NFS (or AFS, or Coda), I think would be slower then Cyrus-IMAP/Murder,
even if you didn't have the locking issues. NFS would be blindly
ignorant of what is passing around, whereas Cyrus would do any thinking
on the machine that the disks are on.
> Then for Horde, we could have a cluster of web servers, sessions being
> stored in the
> database, and each server being identical for a horde setup. Maybe horde
> could even
> be stored on one of the NFS mounts to make for a single distribution for the
> Horde config.
> Anyways, round robin DNS again. These web servers would speak IMAP with the
> mail servers and SQL to the database server.
I would dust off a P200 or two, and slap
http://www.linuxvirtualserver.org/ on it for load balancing (with
persistence) and store sessions using plan 'ol PHP, and consider putting
its session.save_path on tmpfs. Keeping session data all in memory on
the right web server would, I'm sure, be a massive speed improvement.
LVS would also provide a level of high availability as well. RRDNS
sounds good, but it means at least a 5 second lag if a box dies. With
numbers like "9 seconds" thrown around as the Mean Time For Users To Get
Pissed At The Page For Not Loading, you don't have much room when there
is a failure. At worst, if a real server fails, then its users would
have to log in again.
> That brings me on to the DB server, I hadn't thought about what happens when
> the
> DB server needs more juice. I know I coudl master/slave MySQL, but how do I
> control writes, can Horde be told to write to one place and read from
> another?
MySQL claims that replication in a circular master/slave relationship is
OK, but may confuse particular SQL clients. I think that since most
rows in a given table would only ever be touched by a single user, and
it is reasonably safe to assume a user is only using their account once
at any given time and with persistence they will always get the same web
server, if each web server uses the same DB server, things should be OK.
A lot of ifs. I don't know what happens when (not if) one of the DB
servers crashes and the circle is broken.
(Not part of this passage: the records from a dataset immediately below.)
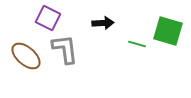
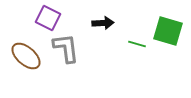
gray L-shape: moved 1 px right, 1 px up
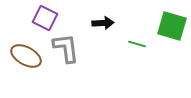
purple square: moved 3 px left
green square: moved 4 px right, 5 px up
brown ellipse: rotated 12 degrees counterclockwise
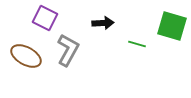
gray L-shape: moved 2 px right, 2 px down; rotated 36 degrees clockwise
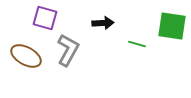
purple square: rotated 10 degrees counterclockwise
green square: rotated 8 degrees counterclockwise
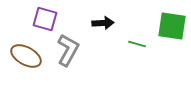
purple square: moved 1 px down
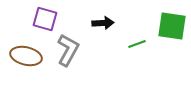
green line: rotated 36 degrees counterclockwise
brown ellipse: rotated 16 degrees counterclockwise
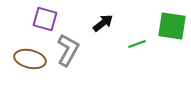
black arrow: rotated 35 degrees counterclockwise
brown ellipse: moved 4 px right, 3 px down
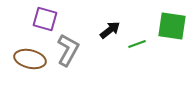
black arrow: moved 7 px right, 7 px down
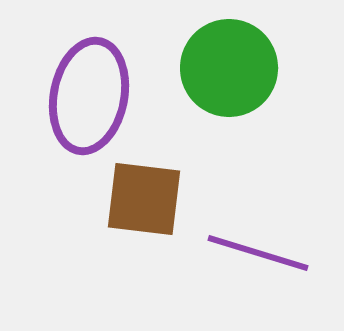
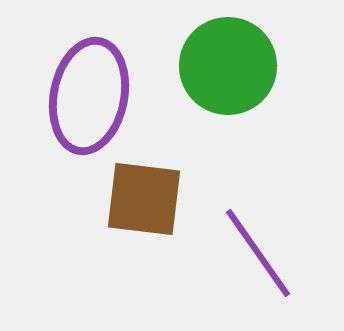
green circle: moved 1 px left, 2 px up
purple line: rotated 38 degrees clockwise
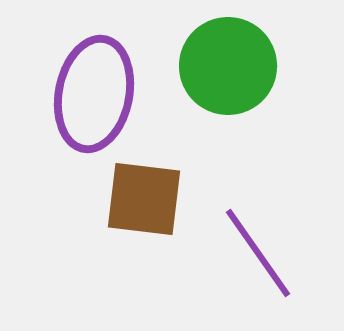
purple ellipse: moved 5 px right, 2 px up
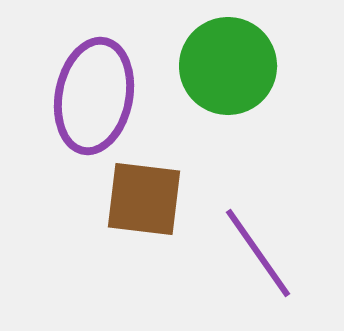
purple ellipse: moved 2 px down
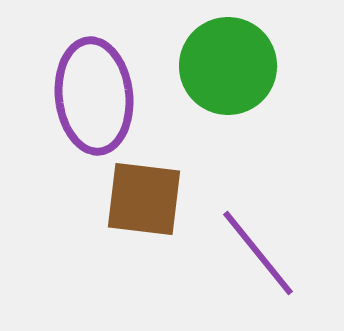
purple ellipse: rotated 17 degrees counterclockwise
purple line: rotated 4 degrees counterclockwise
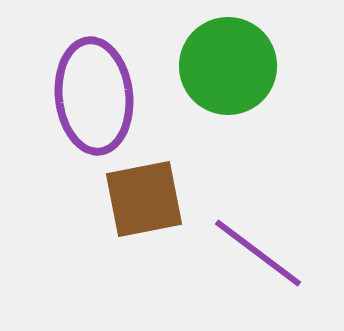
brown square: rotated 18 degrees counterclockwise
purple line: rotated 14 degrees counterclockwise
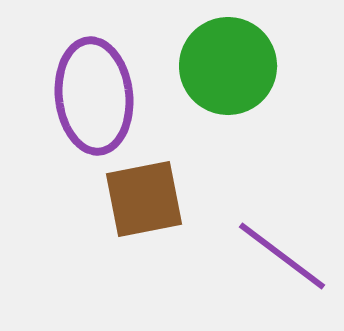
purple line: moved 24 px right, 3 px down
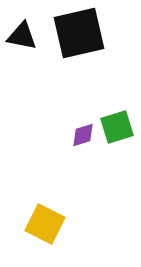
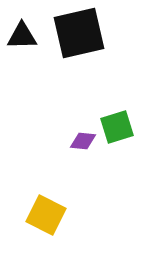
black triangle: rotated 12 degrees counterclockwise
purple diamond: moved 6 px down; rotated 24 degrees clockwise
yellow square: moved 1 px right, 9 px up
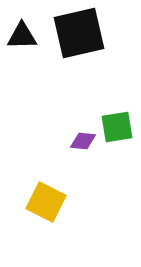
green square: rotated 8 degrees clockwise
yellow square: moved 13 px up
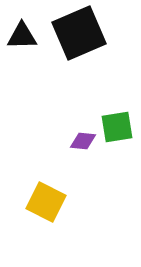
black square: rotated 10 degrees counterclockwise
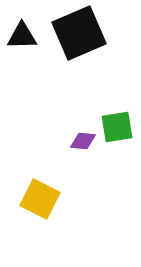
yellow square: moved 6 px left, 3 px up
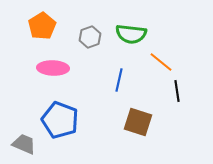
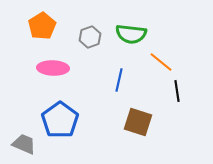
blue pentagon: rotated 15 degrees clockwise
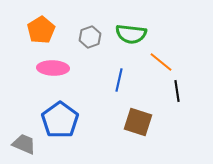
orange pentagon: moved 1 px left, 4 px down
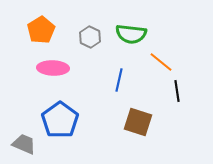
gray hexagon: rotated 15 degrees counterclockwise
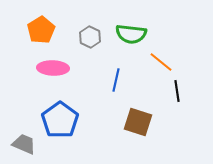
blue line: moved 3 px left
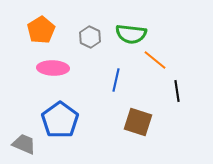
orange line: moved 6 px left, 2 px up
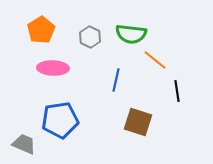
blue pentagon: rotated 27 degrees clockwise
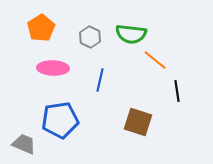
orange pentagon: moved 2 px up
blue line: moved 16 px left
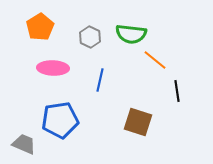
orange pentagon: moved 1 px left, 1 px up
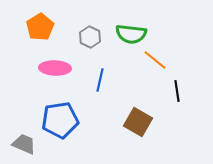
pink ellipse: moved 2 px right
brown square: rotated 12 degrees clockwise
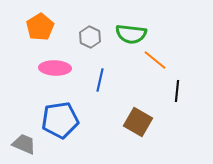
black line: rotated 15 degrees clockwise
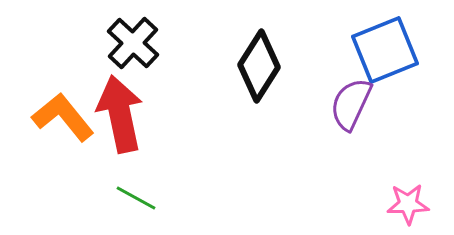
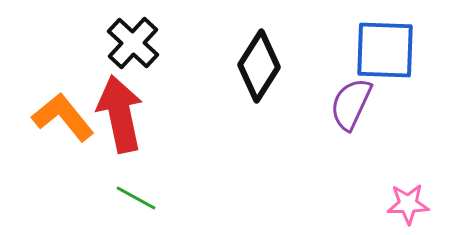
blue square: rotated 24 degrees clockwise
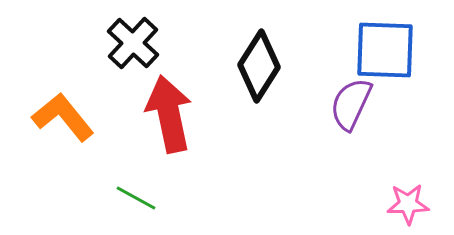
red arrow: moved 49 px right
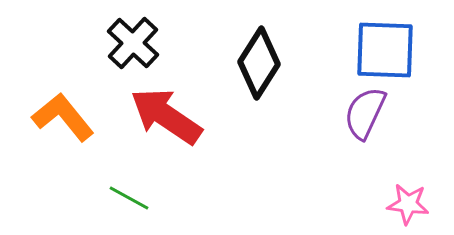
black diamond: moved 3 px up
purple semicircle: moved 14 px right, 9 px down
red arrow: moved 3 px left, 2 px down; rotated 44 degrees counterclockwise
green line: moved 7 px left
pink star: rotated 9 degrees clockwise
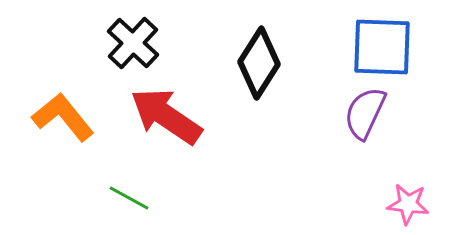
blue square: moved 3 px left, 3 px up
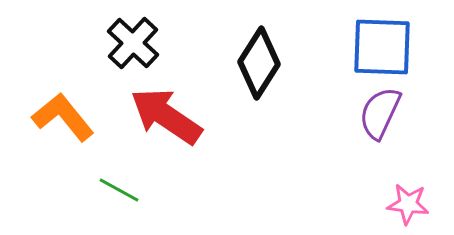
purple semicircle: moved 15 px right
green line: moved 10 px left, 8 px up
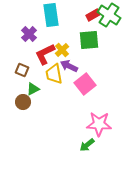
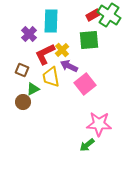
cyan rectangle: moved 6 px down; rotated 10 degrees clockwise
yellow trapezoid: moved 3 px left, 3 px down
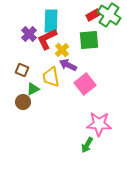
red L-shape: moved 2 px right, 15 px up
purple arrow: moved 1 px left, 1 px up
green arrow: rotated 21 degrees counterclockwise
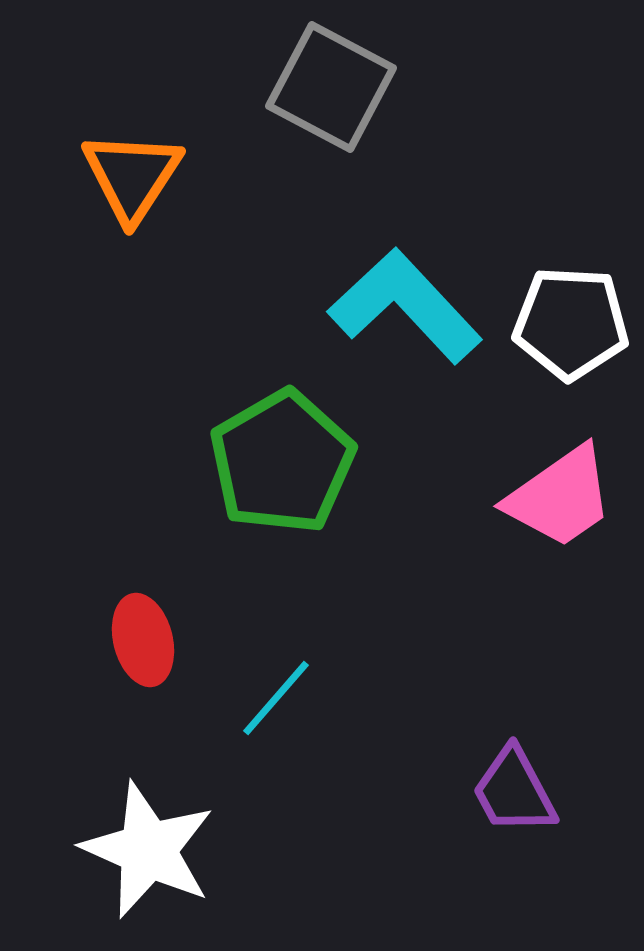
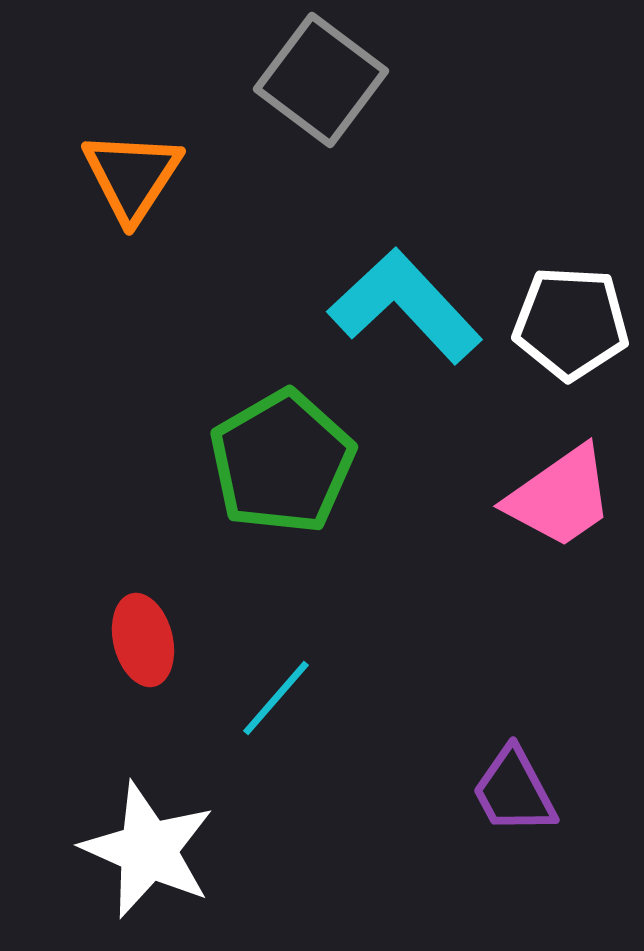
gray square: moved 10 px left, 7 px up; rotated 9 degrees clockwise
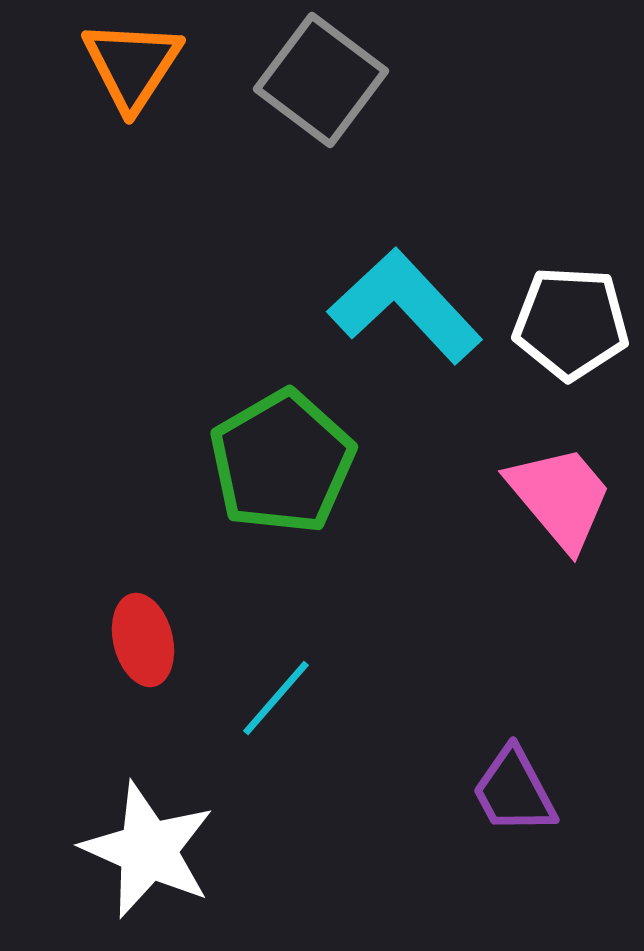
orange triangle: moved 111 px up
pink trapezoid: rotated 95 degrees counterclockwise
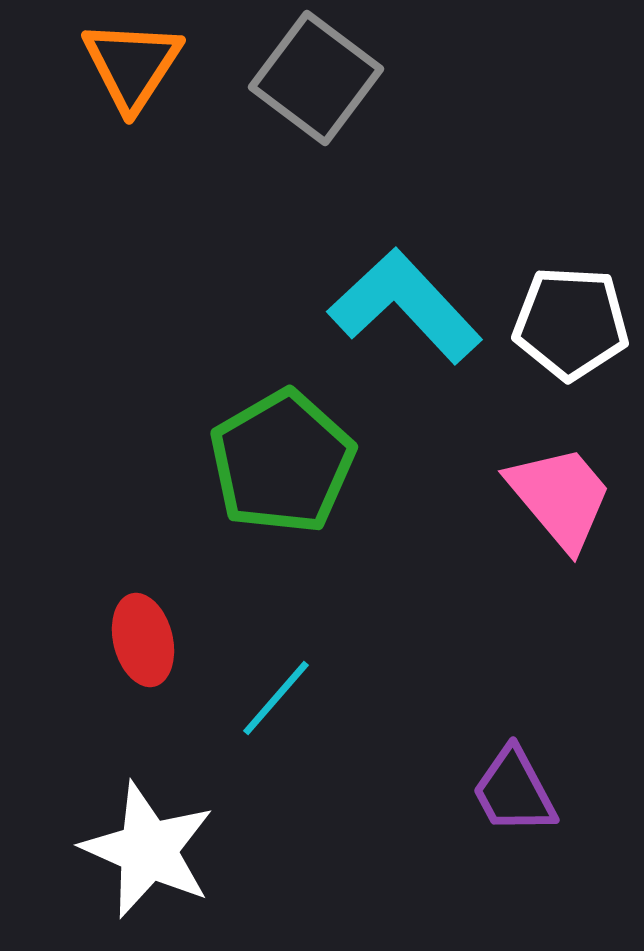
gray square: moved 5 px left, 2 px up
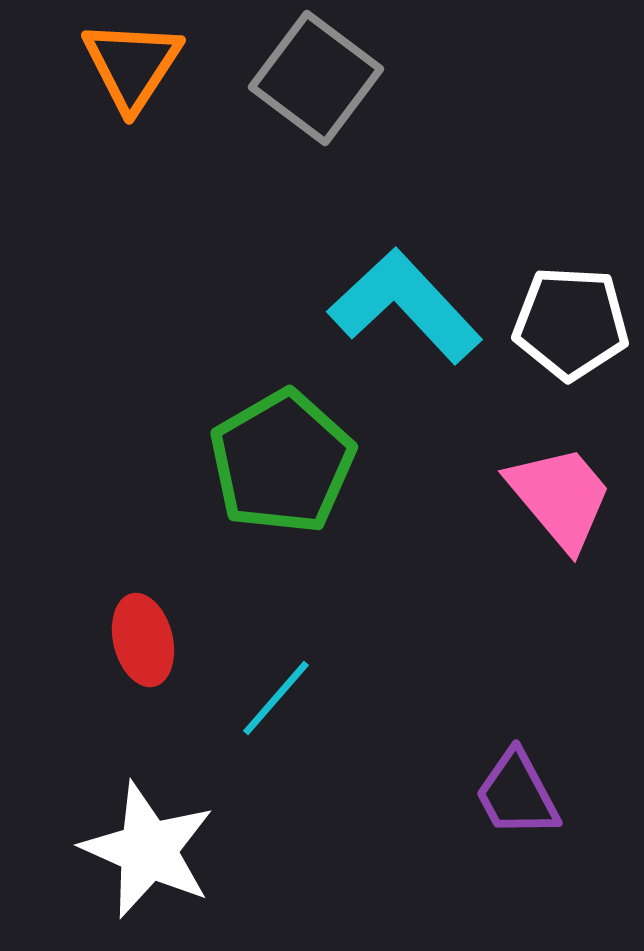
purple trapezoid: moved 3 px right, 3 px down
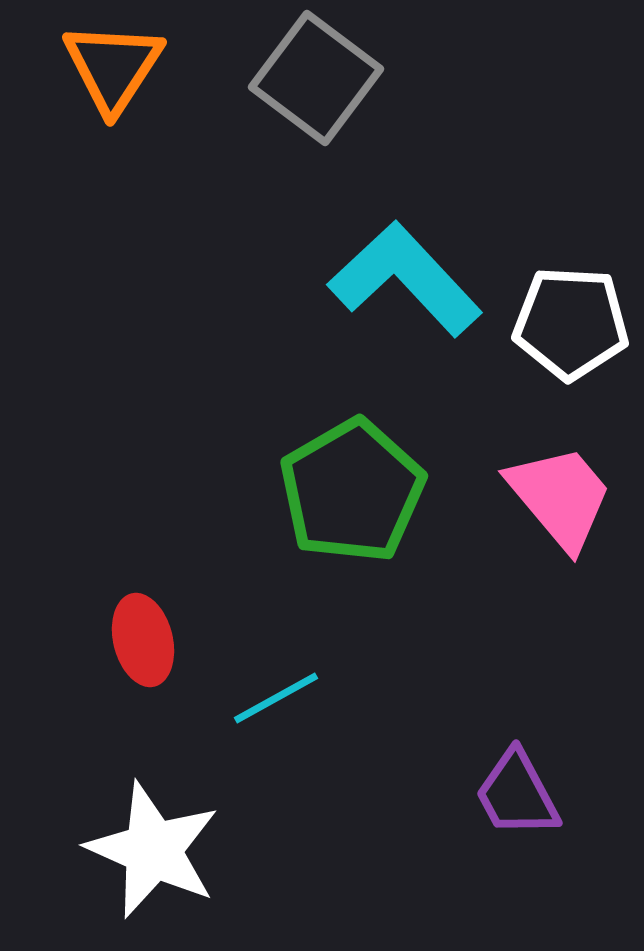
orange triangle: moved 19 px left, 2 px down
cyan L-shape: moved 27 px up
green pentagon: moved 70 px right, 29 px down
cyan line: rotated 20 degrees clockwise
white star: moved 5 px right
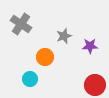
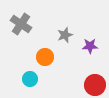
gray star: moved 1 px right, 1 px up
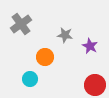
gray cross: rotated 20 degrees clockwise
gray star: rotated 28 degrees clockwise
purple star: rotated 28 degrees clockwise
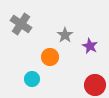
gray cross: rotated 20 degrees counterclockwise
gray star: rotated 28 degrees clockwise
orange circle: moved 5 px right
cyan circle: moved 2 px right
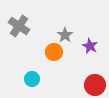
gray cross: moved 2 px left, 2 px down
orange circle: moved 4 px right, 5 px up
Also, have you considered using LDAP for storing user accounts, mail
aliases, etc? For that matter, for Horde prefs in general? While
OpenLDAP replication is also only one way, the PHP docs seem to imply
that it will (automatically) chase referrals, so the DB
write-to-the-right-place problem wouldn't be. I think that there is also
a significant advantage to being able to nuke all of a users data at
once (well, save for mailboxes), rather then through
passwd/shadow/group, MySQL... Furthermore, OpenLDAP should be able to
be configured to have a sufficient cache big enough that the relevant
objects for all logged in users will be in memory. I don't know how
smart MySQL (or any other RDBMS is) with per-row caching.